Chamando-as de "corja", Eduardo deu uma "banana" às parlamentares e pediu a elas: "Pode gritar à vontade, só raspa o sovaco, porque senão dá uma mau cheiro do caramba".

"Isso aqui [que as deputadas falaram] não passa de discurso político. Isso aqui é a imposição do politicamente correto para tentar calar a boca do presidente Jair Bolsonaro", disse Eduardo, que subiu à tribuna da Câmara ao lado das deputadas Caroline de Toni (PSL-SC), Major Fabiana (PSL-RJ), Bia Kicis (PSL-DF), Chris Tonietto (PSL-RJ) e Soraya Manato (PSL-ES).

Momentos antes, Fernanda Melchionna (PSOL - RS) tinha lido uma nota de repúdio assinadas por deputadas contra o ataque de Jair Bolsonaro. "Falamos em nome das mulheres brasileiras desrespeitadas por um presidente machista que ataca a liberdade de imprensa e desrespeita o conjunto das mulheres brasileiras", discursou.

Além de responder Melchionna, Eduardo também atacou o PT. "Esse tipo de discurso também revolta.
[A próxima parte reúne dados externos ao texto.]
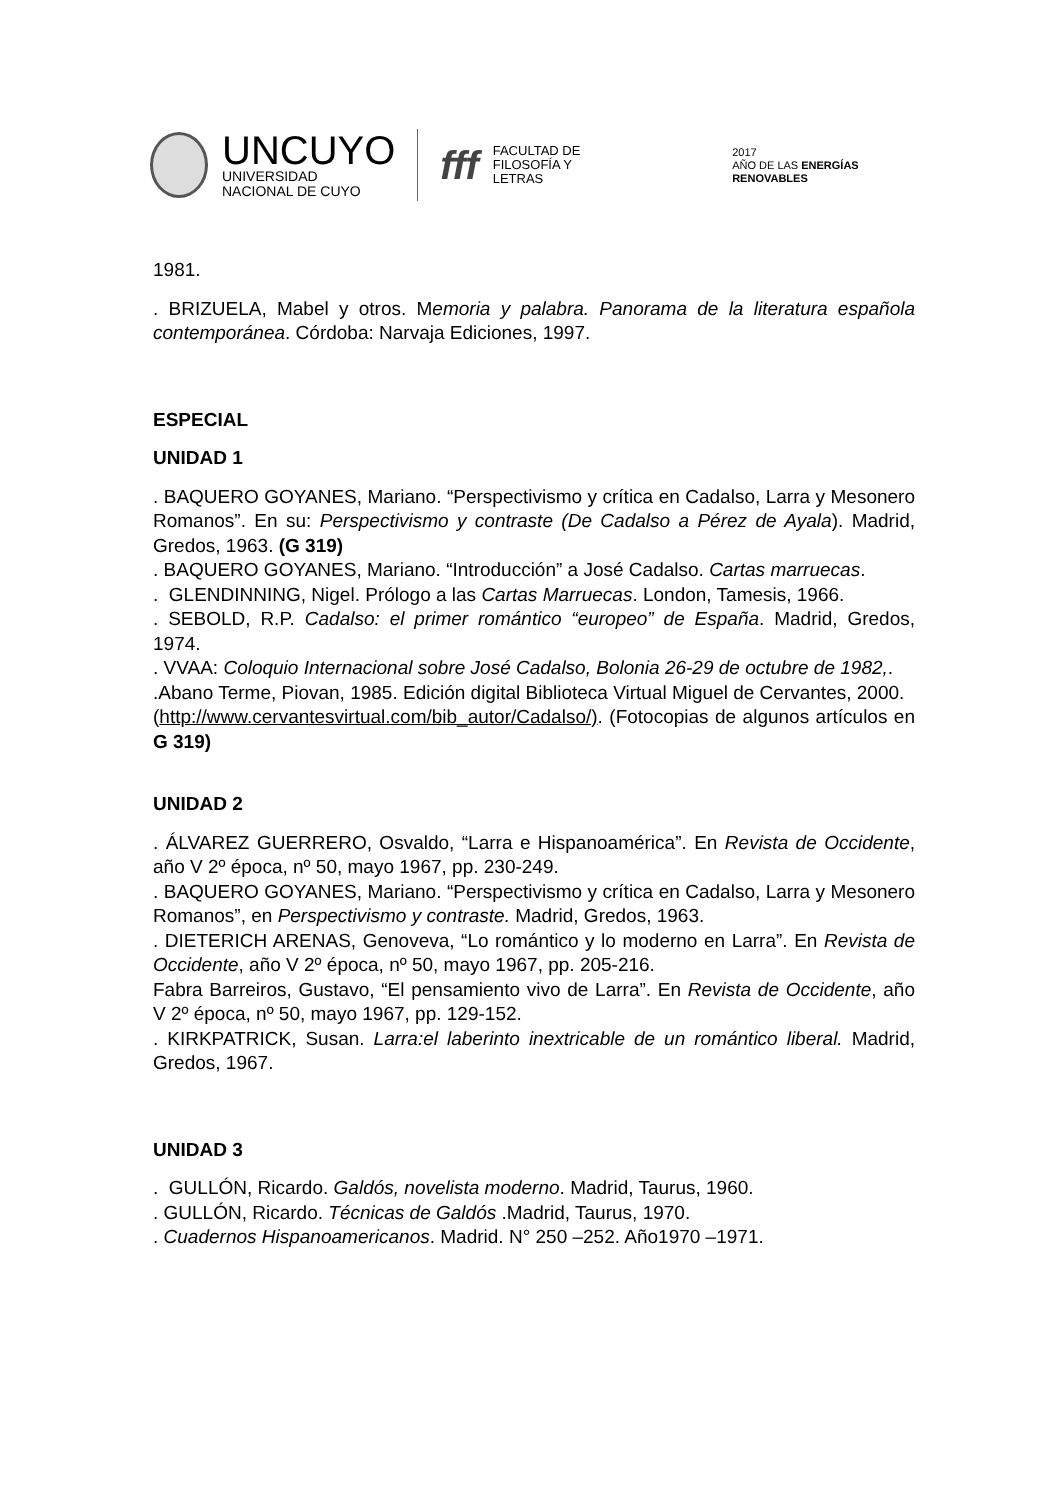UNCUYO
UNIVERSIDAD
NACIONAL DE CUYO
fff
FACULTAD DE
FILOSOFÍA Y LETRAS
2017
AÑO DE LAS ENERGÍAS RENOVABLES
1981.
. BRIZUELA, Mabel y otros. Memoria y palabra. Panorama de la literatura española contemporánea. Córdoba: Narvaja Ediciones, 1997.
ESPECIAL
UNIDAD 1
. BAQUERO GOYANES, Mariano. “Perspectivismo y crítica en Cadalso, Larra y Mesonero Romanos”. En su: Perspectivismo y contraste (De Cadalso a Pérez de Ayala). Madrid, Gredos, 1963. (G 319)
. BAQUERO GOYANES, Mariano. “Introducción” a José Cadalso. Cartas marruecas.
. GLENDINNING, Nigel. Prólogo a las Cartas Marruecas. London, Tamesis, 1966.
. SEBOLD, R.P. Cadalso: el primer romántico “europeo” de España. Madrid, Gredos, 1974.
. VVAA: Coloquio Internacional sobre José Cadalso, Bolonia 26-29 de octubre de 1982,.
.Abano Terme, Piovan, 1985. Edición digital Biblioteca Virtual Miguel de Cervantes, 2000.
(http://www.cervantesvirtual.com/bib_autor/Cadalso/). (Fotocopias de algunos artículos en G 319)
UNIDAD 2
. ÁLVAREZ GUERRERO, Osvaldo, “Larra e Hispanoamérica”. En Revista de Occidente, año V 2º época, nº 50, mayo 1967, pp. 230-249.
. BAQUERO GOYANES, Mariano. “Perspectivismo y crítica en Cadalso, Larra y Mesonero Romanos”, en Perspectivismo y contraste. Madrid, Gredos, 1963.
. DIETERICH ARENAS, Genoveva, “Lo romántico y lo moderno en Larra”. En Revista de Occidente, año V 2º época, nº 50, mayo 1967, pp. 205-216.
Fabra Barreiros, Gustavo, “El pensamiento vivo de Larra”. En Revista de Occidente, año V 2º época, nº 50, mayo 1967, pp. 129-152.
. KIRKPATRICK, Susan. Larra:el laberinto inextricable de un romántico liberal. Madrid, Gredos, 1967.
UNIDAD 3
. GULLÓN, Ricardo. Galdós, novelista moderno. Madrid, Taurus, 1960.
. GULLÓN, Ricardo. Técnicas de Galdós .Madrid, Taurus, 1970.
. Cuadernos Hispanoamericanos. Madrid. N° 250 –252. Año1970 –1971.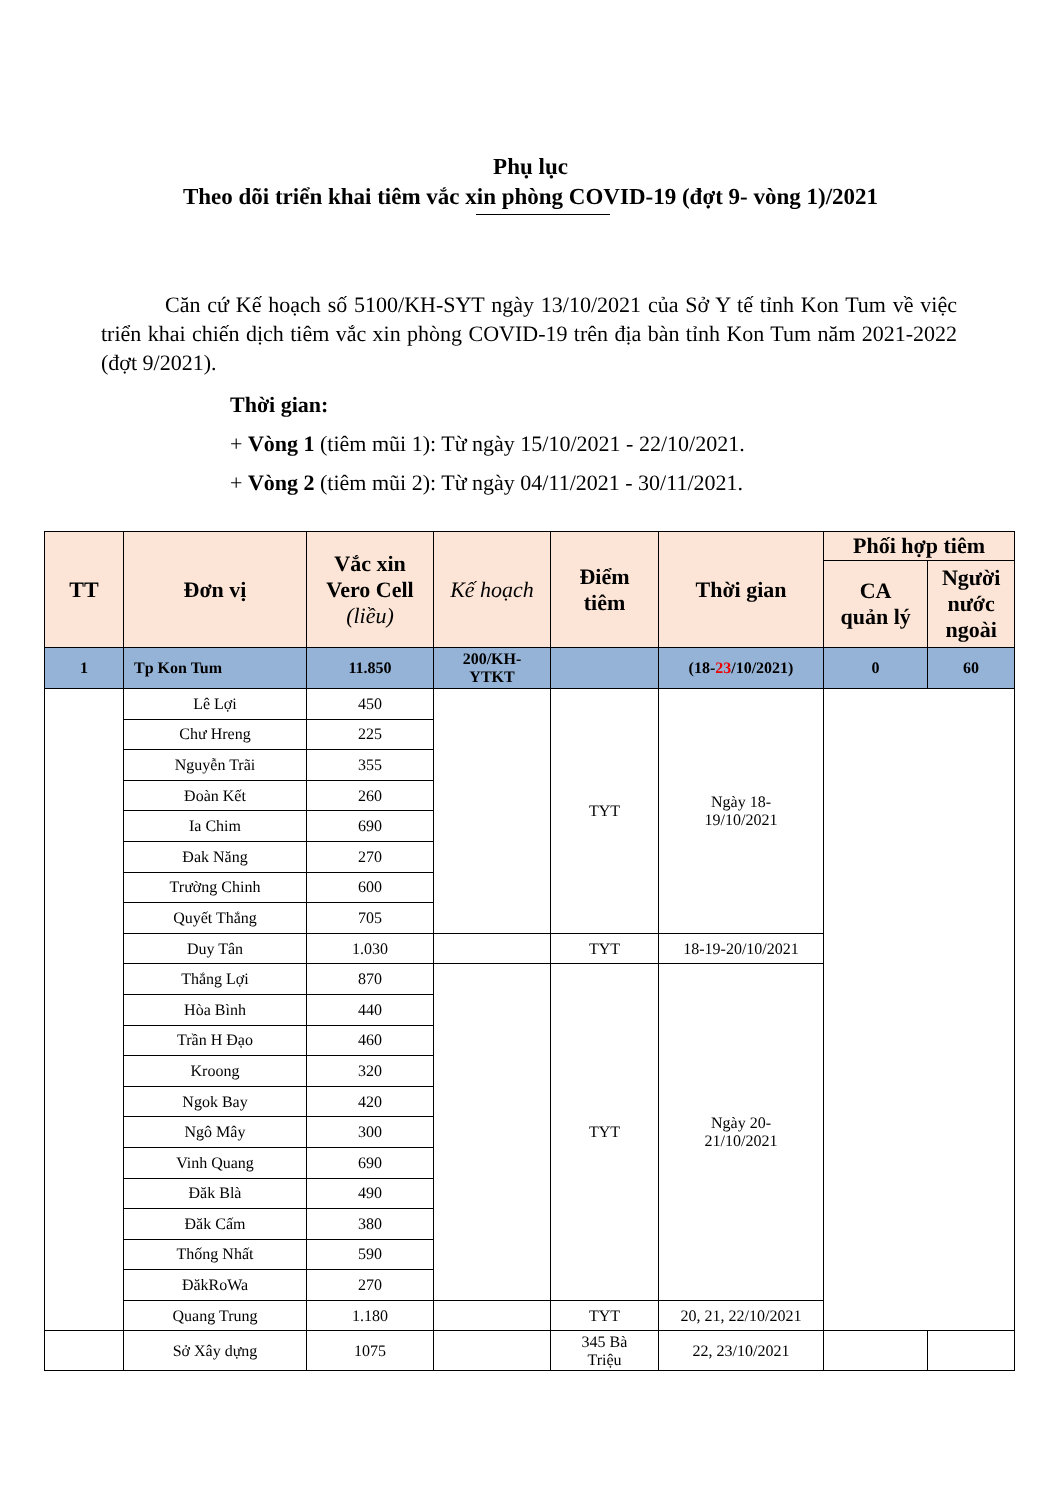Phụ lục
Theo dõi triển khai tiêm vắc xin phòng COVID-19 (đợt 9- vòng 1)/2021
Căn cứ Kế hoạch số 5100/KH-SYT ngày 13/10/2021 của Sở Y tế tỉnh Kon Tum về việc triển khai chiến dịch tiêm vắc xin phòng COVID-19 trên địa bàn tỉnh Kon Tum năm 2021-2022 (đợt 9/2021).
Thời gian:
+ Vòng 1 (tiêm mũi 1): Từ ngày 15/10/2021 - 22/10/2021.
+ Vòng 2 (tiêm mũi 2): Từ ngày 04/11/2021 - 30/11/2021.
| TT | Đơn vị | Vắc xin Vero Cell (liều) | Kế hoạch | Điểm tiêm | Thời gian | Phối hợp tiêm | |
| --- | --- | --- | --- | --- | --- | --- | --- |
| | | | | | | CA quản lý | Người nước ngoài |
| 1 | Tp Kon Tum | 11.850 | 200/KH- YTKT | | (18- 23 /10/2021) | 0 | 60 |
| | Lê Lợi | 450 | | TYT | Ngày 18- 19/10/2021 | | |
| | Chư Hreng | 225 | | | | | |
| | Nguyễn Trãi | 355 | | | | | |
| | Đoàn Kết | 260 | | | | | |
| | Ia Chim | 690 | | | | | |
| | Đak Năng | 270 | | | | | |
| | Trường Chinh | 600 | | | | | |
| | Quyết Thắng | 705 | | | | | |
| | Duy Tân | 1.030 | | TYT | 18-19-20/10/2021 | | |
| | Thắng Lợi | 870 | | TYT | Ngày 20- 21/10/2021 | | |
| | Hòa Bình | 440 | | | | | |
| | Trần H Đạo | 460 | | | | | |
| | Kroong | 320 | | | | | |
| | Ngok Bay | 420 | | | | | |
| | Ngô Mây | 300 | | | | | |
| | Vinh Quang | 690 | | | | | |
| | Đăk Blà | 490 | | | | | |
| | Đăk Cấm | 380 | | | | | |
| | Thống Nhất | 590 | | | | | |
| | ĐăkRoWa | 270 | | | | | |
| | Quang Trung | 1.180 | | TYT | 20, 21, 22/10/2021 | | |
| | Sở Xây dựng | 1075 | | 345 Bà Triệu | 22, 23/10/2021 | | |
A deputada diz que fala em nome de todas as mulheres. Calma aí, será que não tem mulher aqui comigo, não? Em nome das mulheres, uma banana! Eu queria saber onde elas estavam quando o Lula falou em mulheres de grelo duro. Onde vocês estavam? Estavam roubando dinheiro", afirmou o deputado.

O filho do presidente ainda insultou a presidente do PT, Gleisi Hoffmann. "Falou a deputada que o marido já foi preso. Democracia é só quando eles querem falar o que quiserem. Seu marido foi preso mesmo, não é? Ladra. A amante está falando no meu ouvido. Fala para ela segurar um pouco."

Na manhã de hoje, Bolsonaro afirmou que a jornalista "queria um furo", em referência a uma reportagem na qual Campos Mello entrevistou um ex-funcionário de uma agência de disparos em massa por Whatsapp.

"Ela queria dar o furo a qualquer preço contra mim", disse o presidente, que deu risadas da declaração ao lado de simpatizantes no Palácio da Alvorada.